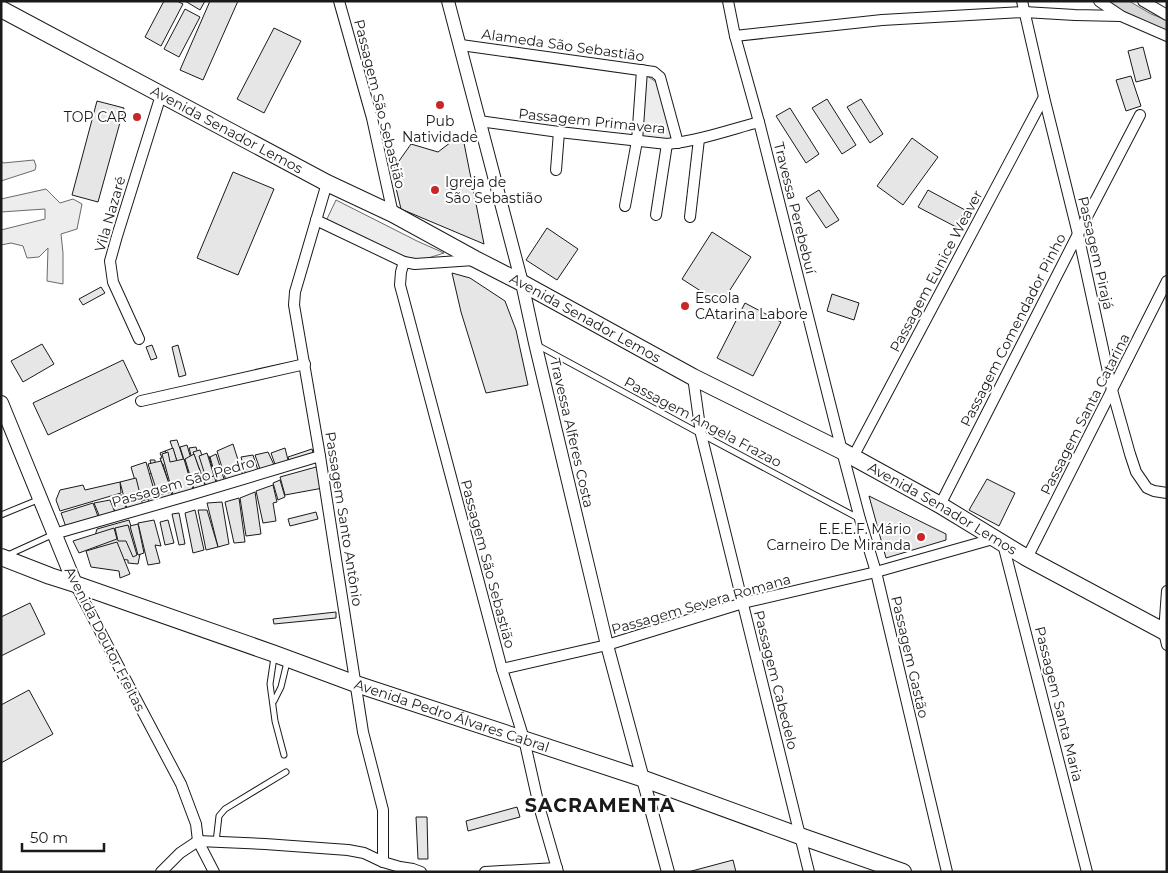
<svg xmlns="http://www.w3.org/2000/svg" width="1168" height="873" viewBox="0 0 1168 873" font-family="Montserrat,sans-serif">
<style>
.built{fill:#ededed;stroke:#6a6a6a}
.water{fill:#d7d7d7;stroke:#6a6a6a}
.building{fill:#e6e6e6;stroke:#1a1a1a}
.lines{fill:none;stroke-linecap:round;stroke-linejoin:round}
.service-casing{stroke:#1a1a1a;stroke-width:7}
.minor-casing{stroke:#1a1a1a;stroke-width:12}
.tertiary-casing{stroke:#1a1a1a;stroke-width:14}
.secondary-casing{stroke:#1a1a1a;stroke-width:16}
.primary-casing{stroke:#1a1a1a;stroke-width:18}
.service{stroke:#fff;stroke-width:5}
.minor{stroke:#fff;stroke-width:10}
.tertiary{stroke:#fff;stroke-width:12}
.secondary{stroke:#fff;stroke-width:14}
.primary{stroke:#fff;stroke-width:16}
.poi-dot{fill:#c62828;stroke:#fff;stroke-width:2}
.labels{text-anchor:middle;stroke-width:4;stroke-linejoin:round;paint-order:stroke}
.street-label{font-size:14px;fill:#1a1a1a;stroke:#fff}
.poi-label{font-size:14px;fill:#1a1a1a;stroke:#fff;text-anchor:end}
.district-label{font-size:19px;font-weight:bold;letter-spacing:1px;fill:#1a1a1a;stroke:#fff}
</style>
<rect width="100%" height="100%" fill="#fff"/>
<g class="built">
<path d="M643 73 656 82 672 136 668 141 641 138Z"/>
<path d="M1 160 3 163 34 160 36 166 35 170 1 181Z"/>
<path d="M46 189 60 203 73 199 82 204 77 229 61 234 63 253V284L47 281 48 248 39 257 27 258 23 246 11 243 1 245V230L45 219V209L1 212V199Z"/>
<path d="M336 200 417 241 444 253 422 260 406 257 383 249 326 221Z"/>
</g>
<path class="water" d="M1107 1H1129L1151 14 1167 20V34L1122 12Z"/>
<g class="building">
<path d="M164 1H177L183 4 161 46 145 37Z"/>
<path d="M185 1H205L200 10Z"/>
<path d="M210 1H238L203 80 180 70Z"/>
<path d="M185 9 200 17 179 57 164 49Z"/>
<path d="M274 28 301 41 264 113 237 99Z"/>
<path d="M1143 47 1151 78 1136 82 1128 51Z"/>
<path d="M1131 76 1141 106 1126 111 1116 80Z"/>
<path d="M827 99 856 145 842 154 812 108Z"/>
<path d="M861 99 883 134 870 143 847 107Z"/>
<path d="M97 101 124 108 98 202 72 195Z"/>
<path d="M790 108 819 154 806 163 776 116Z"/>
<path d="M912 138 938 157 903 205 877 186Z"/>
<path d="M455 139 464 143 484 244 401 209 392 171 411 144 438 152Z"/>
<path d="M233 172 274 189 238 275 197 258Z"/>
<path d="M819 190 839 220 826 228 806 198Z"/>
<path d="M928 190 965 210 956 227 918 207Z"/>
<path d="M547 228 578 249 557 280 526 260Z"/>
<path d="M712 232 751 257 721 304 682 279Z"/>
<path d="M452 273 470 278 505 301 516 330 528 385 486 393 461 312Z"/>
<path d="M101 287 105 293 83 305 79 299Z"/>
<path d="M832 294 859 303 854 320 827 311Z"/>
<path d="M745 303 781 322 753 376 717 358Z"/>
<path d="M42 344 54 364 23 382 11 361Z"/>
<path d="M152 345 157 358 151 360 146 347Z"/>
<path d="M178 345 186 375 179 377 172 347Z"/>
<path d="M123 360 138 392 48 435 33 403Z"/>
<path d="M177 440 191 482 185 484 170 441Z"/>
<path d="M233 444 244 479 227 484 217 451Z"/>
<path d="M187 445 198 483 192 485 180 447Z"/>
<path d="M196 447 205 478 198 480 189 448Z"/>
<path d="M173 448 184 485 178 487 165 451Z"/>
<path d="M285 448 289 464 276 467 271 453Z"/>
<path d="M312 449 314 456 290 464 288 457Z"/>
<path d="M200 450 203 458 209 456 217 486 207 489 193 452Z"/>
<path d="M165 451 178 489 172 492 160 458H162L160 453Z"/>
<path d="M168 452 170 462 184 459 194 493 174 498 162 454Z"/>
<path d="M268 452 275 467 261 472 255 455Z"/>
<path d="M207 453 214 476 206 478 199 456Z"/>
<path d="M194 454 206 488 195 492 185 459Z"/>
<path d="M216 454 225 482 218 485 210 457Z"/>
<path d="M253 455 259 473 246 476 241 457Z"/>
<path d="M150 460H155V465L163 464 173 499 149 503 141 476 153 473Z"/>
<path d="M161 461 172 492 158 495 148 464Z"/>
<path d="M146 462 156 497 141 501 131 467Z"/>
<path d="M316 467 323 488 285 495 280 477Z"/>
<path d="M136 478 143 506 127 509 120 482Z"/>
<path d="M987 479 1015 493 999 526 969 510Z"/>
<path d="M280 480 285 497 278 500 273 483Z"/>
<path d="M120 482 121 493 60 511 56 500 60 490 83 485 85 490Z"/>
<path d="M273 485 277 502 273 503 276 521 263 523 256 491Z"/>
<path d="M255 492 261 534 246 536 240 498Z"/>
<path d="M122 495 127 512 116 515 112 504H114L112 496Z"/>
<path d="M869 496 946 534V540L886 558Z"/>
<path d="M239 498 245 542 234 543 225 502Z"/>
<path d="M110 500 116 515 101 520 94 503Z"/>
<path d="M222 502 229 544 218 547 207 503Z"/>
<path d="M93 503 99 519 67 530 61 513Z"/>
<path d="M195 510 204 550 193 553 185 513Z"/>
<path d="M198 510H207L218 547 206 550Z"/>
<path d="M316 512 318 519 290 526 288 519Z"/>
<path d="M179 513 185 544 179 545 172 514Z"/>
<path d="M129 520 140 554 138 564 128 563V560L100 557 94 539 97 529Z"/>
<path d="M154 520 161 546 155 545 160 563 148 565 138 523Z"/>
<path d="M168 520 174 543 165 545 160 522Z"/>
<path d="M138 524 144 553 138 555 130 526Z"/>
<path d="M128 525 137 555 133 557 126 541H118L115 528Z"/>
<path d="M114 528 117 539 79 553 73 541Z"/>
<path d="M117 542 130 574 120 578 119 571 91 567 86 551Z"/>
<path d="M30 603 45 634 1 656V617Z"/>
<path d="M336 612V618L274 624 273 619Z"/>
<path d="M29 690 53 734 1 763V705Z"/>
<path d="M517 807 520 817 468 831 466 821Z"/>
<path d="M416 817H427L428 859H418Z"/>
<path d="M733 860 736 872H688Z"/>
</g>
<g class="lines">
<defs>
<g id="service">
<path d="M537 345 701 434 860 519"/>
<path d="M1 515 40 499"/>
<path d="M8 555 54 534"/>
<path d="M274 657 270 684 275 721 284 755"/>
<path d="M274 701 281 687 287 662"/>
<path d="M216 842 219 816 225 809 286 772"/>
</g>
<g id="minor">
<path d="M339 1 372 118 393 214"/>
<path d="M728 1 735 36 759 122 842 451 860 519 876 572 947 872"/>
<path d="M1022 1 1044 97 1078 234 1112 390 1130 454 1136 472 1147 488 1154 491 1167 493"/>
<path d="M1099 1 1121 16 1167 36"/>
<path d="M1143 1 1167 15"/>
<path d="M735 36 882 20 1024 12 1075 15 1121 16"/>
<path d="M461 45 654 72 660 77 678 143"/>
<path d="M479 121 559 132 667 144C698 141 729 130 759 122"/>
<path d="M556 170 559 132"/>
<path d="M327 183 295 292 294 305 320 456 363 732 383 810V862"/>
<path d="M625 206 637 141 642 70"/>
<path d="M656 215 667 144"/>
<path d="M690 217 699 139"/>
<path d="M316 220 404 262 415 264 474 260"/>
<path d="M404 262 401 272 400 285 502 669 524 739 539 806 558 872"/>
<path d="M139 339 113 282 110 261 117 236 161 95"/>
<path d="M693 377 701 434 809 872"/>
<path d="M141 401 305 364"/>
<path d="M853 457 1044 97"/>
<path d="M940 505 1078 234 1140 115"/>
<path d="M54 534 190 495 320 456"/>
<path d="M1003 544 1087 872"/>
<path d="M1027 558 1167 281"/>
<path d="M75 584 181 784 196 824 198 841 214 872"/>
<path d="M1167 591 1164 632 1167 645"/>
<path d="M502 669 607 645 743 603 876 572 993 539"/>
<path d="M161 872 180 853 198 841 265 844 348 850 364 853 383 862 400 867 413 869 421 872"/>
<path d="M485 872 557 868"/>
</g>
<path id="tertiary" d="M448 1 522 283 535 343 607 645 668 872"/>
<path id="secondary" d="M1 403 75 584"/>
<g id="primary">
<path id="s1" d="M1 9 327 183 393 214 475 259 522 283 693 377 842 451 940 505 1027 558 1167 633"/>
<path id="s2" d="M1 557 50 576 75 584 275 654 356 684 644 779 800 836 903 872"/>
</g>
</defs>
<use href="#service" class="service-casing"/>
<use href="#minor" class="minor-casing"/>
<use href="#tertiary" class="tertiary-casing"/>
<use href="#secondary" class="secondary-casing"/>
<use href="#primary" class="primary-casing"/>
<use href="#service" class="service"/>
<use href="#minor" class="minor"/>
<use href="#tertiary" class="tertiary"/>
<use href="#secondary" class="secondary"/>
<use href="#primary" class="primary"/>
</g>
<g class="poi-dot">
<circle cx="440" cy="105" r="5"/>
<circle cx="137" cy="117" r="5"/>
<circle cx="435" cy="190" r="5"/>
<circle cx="685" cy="306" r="5"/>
<circle cx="921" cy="537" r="5"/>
</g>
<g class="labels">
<g class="street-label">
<text transform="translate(563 45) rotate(8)" y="5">Alameda São Sebastião</text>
<text transform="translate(380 104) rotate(76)" y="5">Passagem São Sebastião</text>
<text transform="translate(592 121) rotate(6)" y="5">Passagem Primavera</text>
<text dy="5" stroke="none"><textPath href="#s1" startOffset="256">Avenida Senador Lemos</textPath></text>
<text transform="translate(795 208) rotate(76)" y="5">Travessa Perebebuí</text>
<text transform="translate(110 214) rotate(-74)" y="5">Vila Nazaré</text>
<text transform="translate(1096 253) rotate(77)" y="5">Passagem Pirajá</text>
<text transform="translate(936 271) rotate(-62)" y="5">Passagem Eunice Weaver</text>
<text dy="5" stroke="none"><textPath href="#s1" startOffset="661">Avenida Senador Lemos</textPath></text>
<text transform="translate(1013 330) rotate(-63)" y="5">Passagem Comendador Pinho</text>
<text transform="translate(1085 414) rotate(-63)" y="5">Passagem Santa Catarina</text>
<text transform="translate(703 422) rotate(28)" y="5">Passagem Angela Frazao</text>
<text transform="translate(572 433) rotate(77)" y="5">Travessa Alferes Costa</text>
<text transform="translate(183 482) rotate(-16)" y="5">Passagem São Pedro</text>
<text dy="5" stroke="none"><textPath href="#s1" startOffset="1066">Avenida Senador Lemos</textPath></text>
<text transform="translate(344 519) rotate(81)" y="5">Passagem Santo Antônio</text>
<text transform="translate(488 564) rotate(75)" y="5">Passagem São Sebastião</text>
<text transform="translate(701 604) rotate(-16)" y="5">Passagem Severa Romana</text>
<text transform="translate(105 639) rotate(63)" y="5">Avenida Doutor Freitas</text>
<text transform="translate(910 657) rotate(77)" y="5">Passagem Gastão</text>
<text transform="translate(776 680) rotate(76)" y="5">Passagem Cabedelo</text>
<text transform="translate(1059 704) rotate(76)" y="5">Passagem Santa Maria</text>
<text dy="5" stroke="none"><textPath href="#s2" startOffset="478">Avenida Pedro Álvares Cabral</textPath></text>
</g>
<g class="poi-label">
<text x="127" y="122">TOP CAR</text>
<text x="440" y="126" text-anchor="middle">Pub<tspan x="440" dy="16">Natividade</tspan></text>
<text x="445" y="187" text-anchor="start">Igreja de<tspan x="445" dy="16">São Sebastião</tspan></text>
<text x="695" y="303" text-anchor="start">Escola<tspan x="695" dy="16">CAtarina Labore</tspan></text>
<text x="911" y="534">E.E.E.F. Mário<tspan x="911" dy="16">Carneiro De Miranda</tspan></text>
</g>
<g class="district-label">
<text x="600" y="812">SACRAMENTA</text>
</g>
</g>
<rect width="1168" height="873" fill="none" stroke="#1a1a1a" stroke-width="5"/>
<path d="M22 843v8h82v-8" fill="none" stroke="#1a1a1a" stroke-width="2.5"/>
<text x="30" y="843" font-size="15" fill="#1a1a1a" stroke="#ffffff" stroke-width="4" paint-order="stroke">50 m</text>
</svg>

☆ ☆ ☆ ☆ ☆

→ **What to work on**:
Search the data above for "lines" and copy every line where it turns up.

→ **Output below**:
.lines{fill:none;stroke-linecap:round;stroke-linejoin:round}
<g class="lines">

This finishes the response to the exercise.